From the entries that follow, report every line in which "root" occurs.

Stored data entries:
+---+
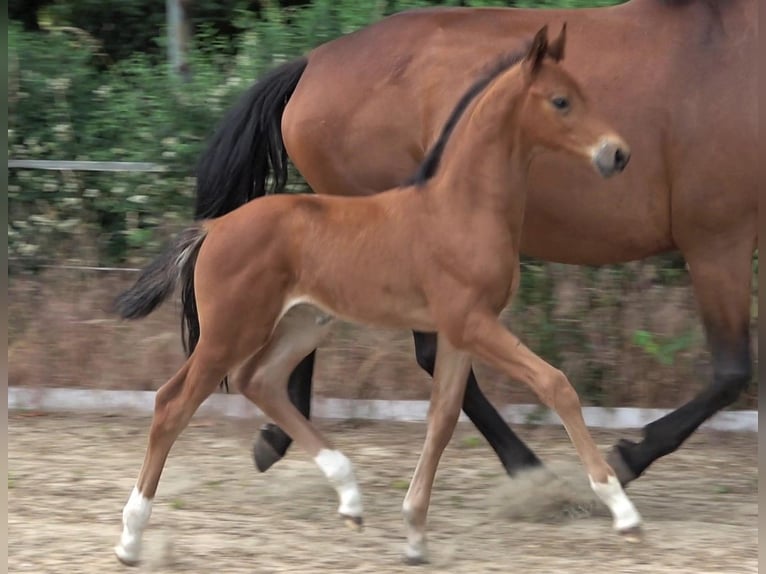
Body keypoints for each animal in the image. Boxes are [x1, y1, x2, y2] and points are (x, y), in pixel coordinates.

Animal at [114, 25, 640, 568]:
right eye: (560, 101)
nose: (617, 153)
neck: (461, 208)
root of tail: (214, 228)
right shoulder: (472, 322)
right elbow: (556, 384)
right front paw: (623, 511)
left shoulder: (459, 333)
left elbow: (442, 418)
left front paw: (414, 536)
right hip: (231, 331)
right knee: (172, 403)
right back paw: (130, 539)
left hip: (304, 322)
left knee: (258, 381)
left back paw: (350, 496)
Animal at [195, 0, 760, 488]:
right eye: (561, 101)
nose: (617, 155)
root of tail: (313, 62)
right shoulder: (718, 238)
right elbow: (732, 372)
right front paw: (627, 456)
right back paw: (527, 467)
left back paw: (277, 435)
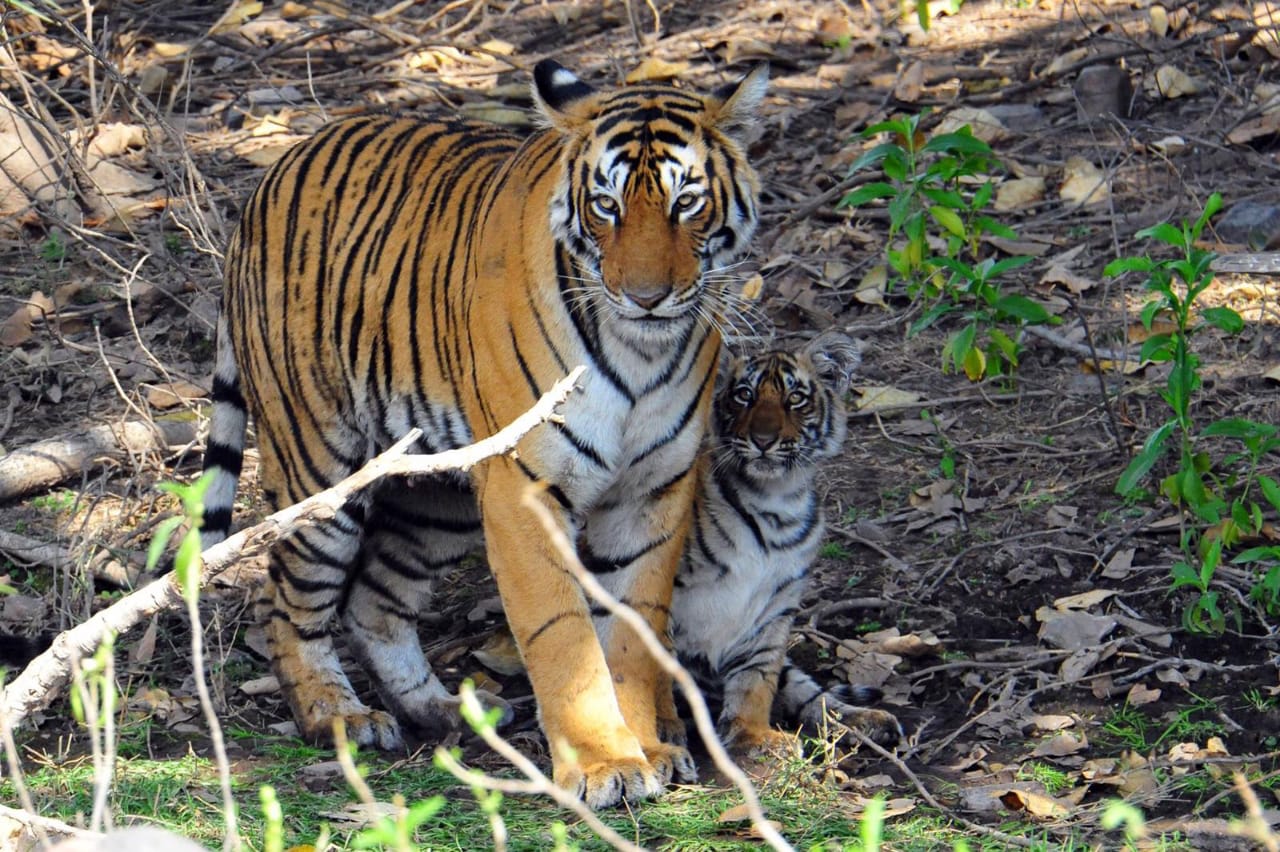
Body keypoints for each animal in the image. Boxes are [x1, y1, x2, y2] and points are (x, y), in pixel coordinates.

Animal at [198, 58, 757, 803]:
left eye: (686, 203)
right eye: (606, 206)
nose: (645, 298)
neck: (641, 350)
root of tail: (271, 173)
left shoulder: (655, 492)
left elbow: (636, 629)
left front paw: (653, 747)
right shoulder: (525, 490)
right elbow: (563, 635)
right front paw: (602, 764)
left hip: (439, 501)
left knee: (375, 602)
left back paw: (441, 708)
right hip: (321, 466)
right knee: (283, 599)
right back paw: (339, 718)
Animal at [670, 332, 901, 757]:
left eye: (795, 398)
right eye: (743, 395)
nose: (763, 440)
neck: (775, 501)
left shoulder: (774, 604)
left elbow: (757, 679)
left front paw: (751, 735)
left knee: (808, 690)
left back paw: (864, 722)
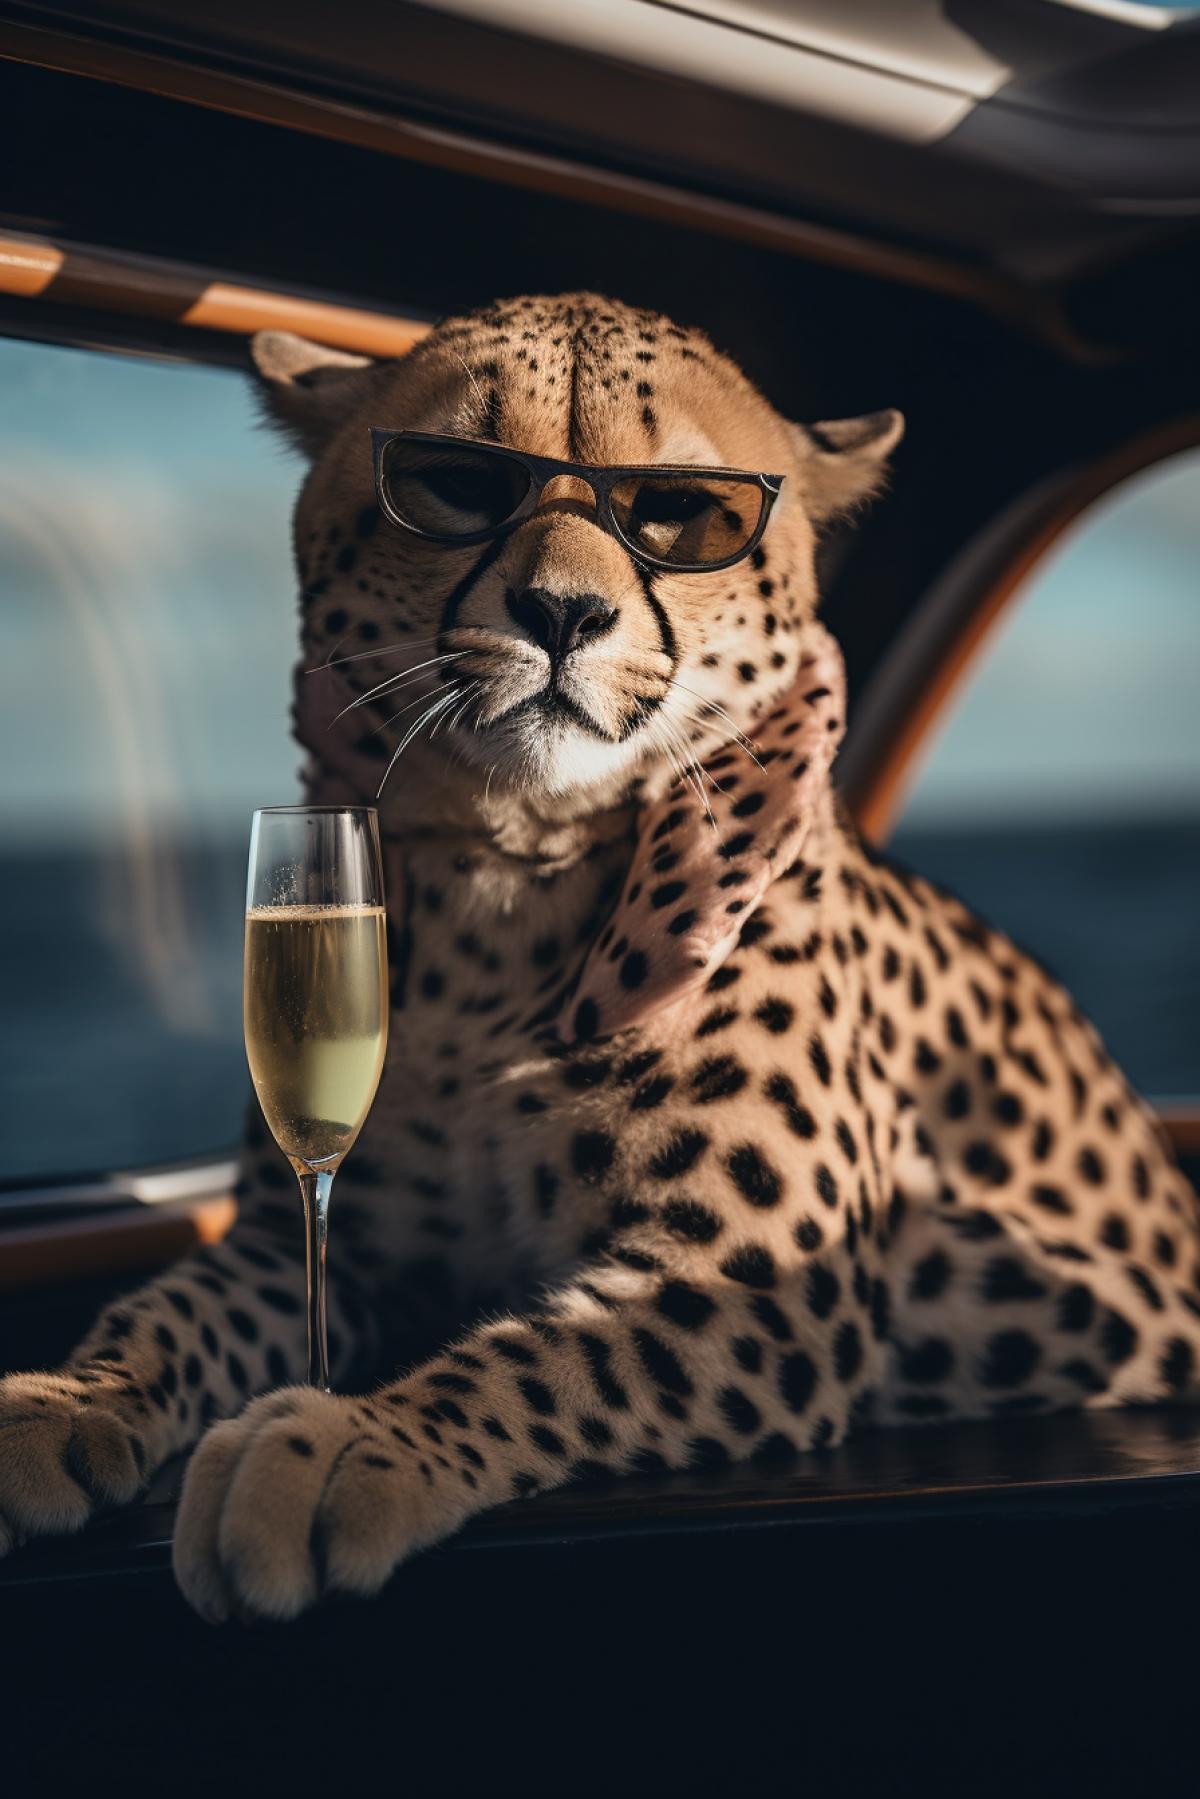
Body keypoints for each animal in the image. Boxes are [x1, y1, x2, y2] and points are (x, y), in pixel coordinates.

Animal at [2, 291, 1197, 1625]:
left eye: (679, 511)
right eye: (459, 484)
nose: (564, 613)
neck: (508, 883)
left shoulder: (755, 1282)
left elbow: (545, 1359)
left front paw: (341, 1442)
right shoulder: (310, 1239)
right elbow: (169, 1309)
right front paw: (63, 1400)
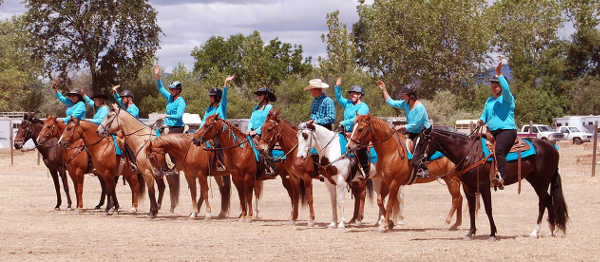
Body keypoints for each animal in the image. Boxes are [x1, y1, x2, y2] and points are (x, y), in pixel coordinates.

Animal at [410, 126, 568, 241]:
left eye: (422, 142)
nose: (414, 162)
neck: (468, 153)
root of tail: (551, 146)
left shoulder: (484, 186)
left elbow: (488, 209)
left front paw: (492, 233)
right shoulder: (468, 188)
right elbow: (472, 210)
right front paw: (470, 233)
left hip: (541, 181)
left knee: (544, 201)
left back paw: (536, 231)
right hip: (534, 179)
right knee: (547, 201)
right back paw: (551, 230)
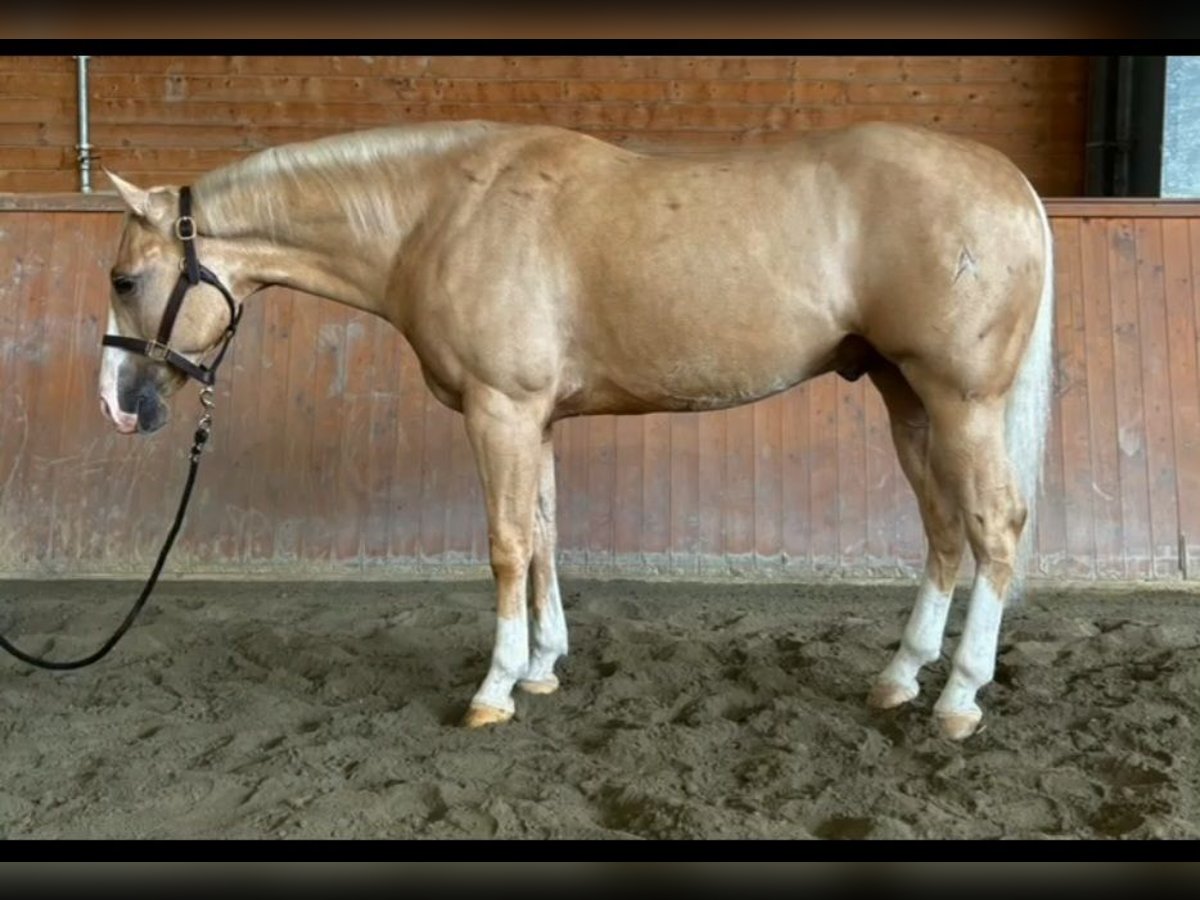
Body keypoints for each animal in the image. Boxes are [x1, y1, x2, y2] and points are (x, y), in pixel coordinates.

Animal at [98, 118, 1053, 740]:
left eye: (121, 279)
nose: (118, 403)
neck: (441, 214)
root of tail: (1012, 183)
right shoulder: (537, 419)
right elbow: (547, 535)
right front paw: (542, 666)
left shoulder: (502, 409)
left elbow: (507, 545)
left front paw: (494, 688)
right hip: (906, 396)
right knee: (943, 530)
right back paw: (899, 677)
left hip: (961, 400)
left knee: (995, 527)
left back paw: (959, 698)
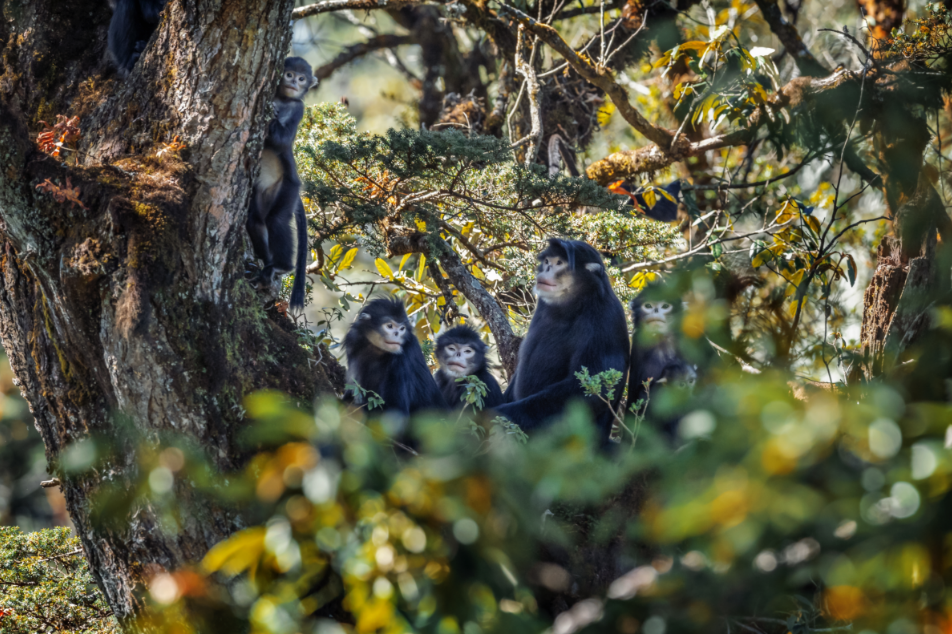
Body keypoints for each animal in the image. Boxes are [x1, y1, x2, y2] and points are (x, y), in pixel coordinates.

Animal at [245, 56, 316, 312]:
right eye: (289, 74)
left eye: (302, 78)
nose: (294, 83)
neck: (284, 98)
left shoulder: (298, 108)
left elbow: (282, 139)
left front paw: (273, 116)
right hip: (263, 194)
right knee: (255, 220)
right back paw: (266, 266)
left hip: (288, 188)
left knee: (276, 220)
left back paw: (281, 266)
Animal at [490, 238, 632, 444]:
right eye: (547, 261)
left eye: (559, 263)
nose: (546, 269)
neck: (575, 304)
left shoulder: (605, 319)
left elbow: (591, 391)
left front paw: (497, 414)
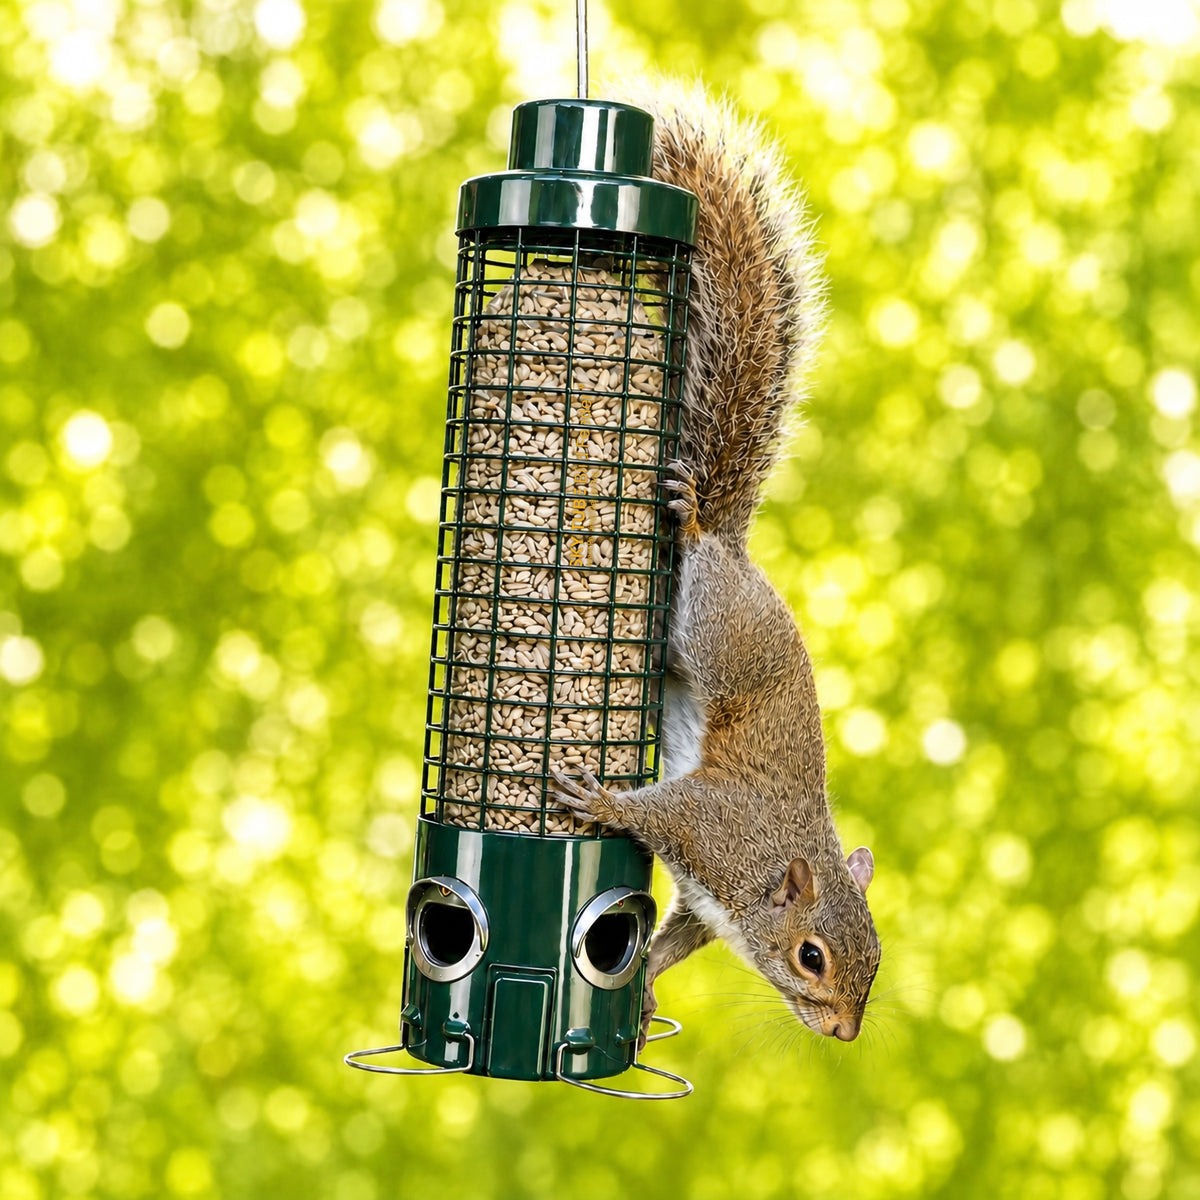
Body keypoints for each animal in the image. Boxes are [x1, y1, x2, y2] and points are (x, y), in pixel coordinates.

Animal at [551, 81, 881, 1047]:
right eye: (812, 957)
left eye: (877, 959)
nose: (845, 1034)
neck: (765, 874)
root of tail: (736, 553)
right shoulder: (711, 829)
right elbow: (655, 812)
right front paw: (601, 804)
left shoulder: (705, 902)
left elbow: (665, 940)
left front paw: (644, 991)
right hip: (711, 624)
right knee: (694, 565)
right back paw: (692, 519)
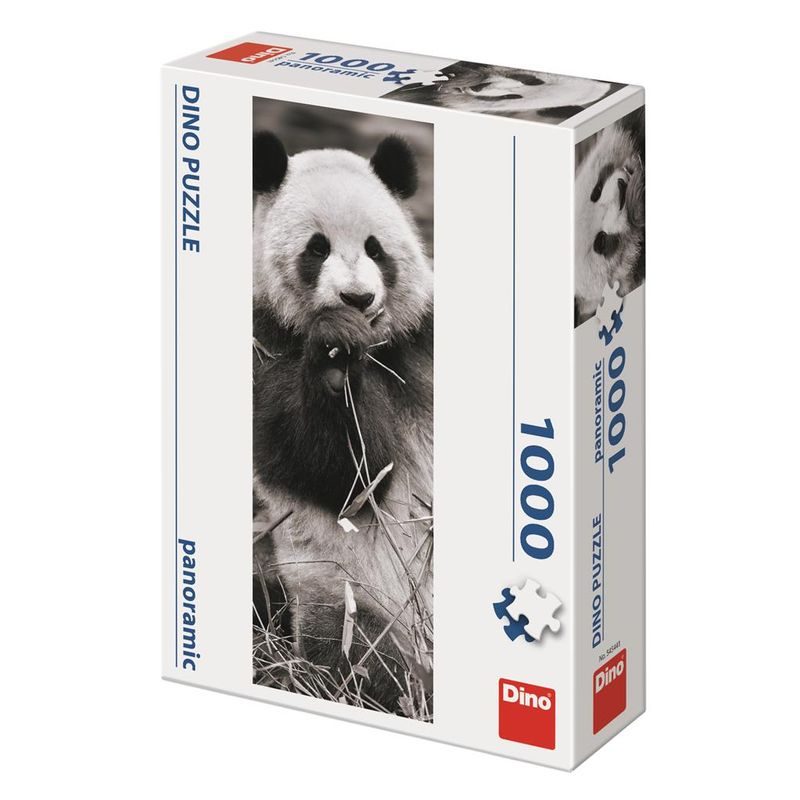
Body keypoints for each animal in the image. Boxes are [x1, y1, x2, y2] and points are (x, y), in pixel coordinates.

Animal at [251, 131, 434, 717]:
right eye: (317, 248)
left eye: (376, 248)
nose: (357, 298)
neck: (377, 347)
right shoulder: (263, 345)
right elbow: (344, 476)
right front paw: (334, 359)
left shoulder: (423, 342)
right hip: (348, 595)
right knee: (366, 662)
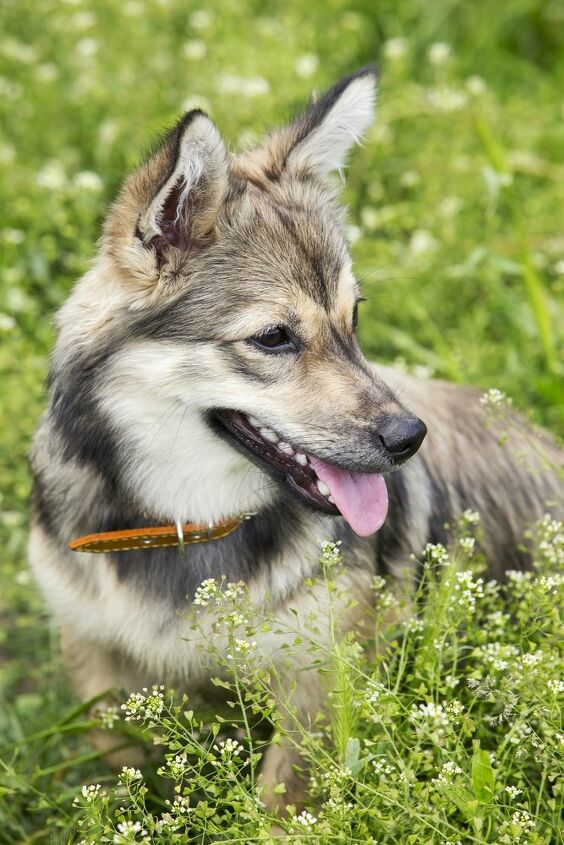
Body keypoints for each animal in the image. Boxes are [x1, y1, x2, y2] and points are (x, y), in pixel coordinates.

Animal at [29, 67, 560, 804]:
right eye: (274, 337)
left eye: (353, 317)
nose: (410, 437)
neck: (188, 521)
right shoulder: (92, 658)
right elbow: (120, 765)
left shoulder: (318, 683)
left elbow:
+---+
Answer section –
root of tail: (214, 228)
root of tail: (313, 62)
root of tail: (271, 173)
root of tail: (551, 146)
root of tail: (1012, 183)
root of tail: (736, 553)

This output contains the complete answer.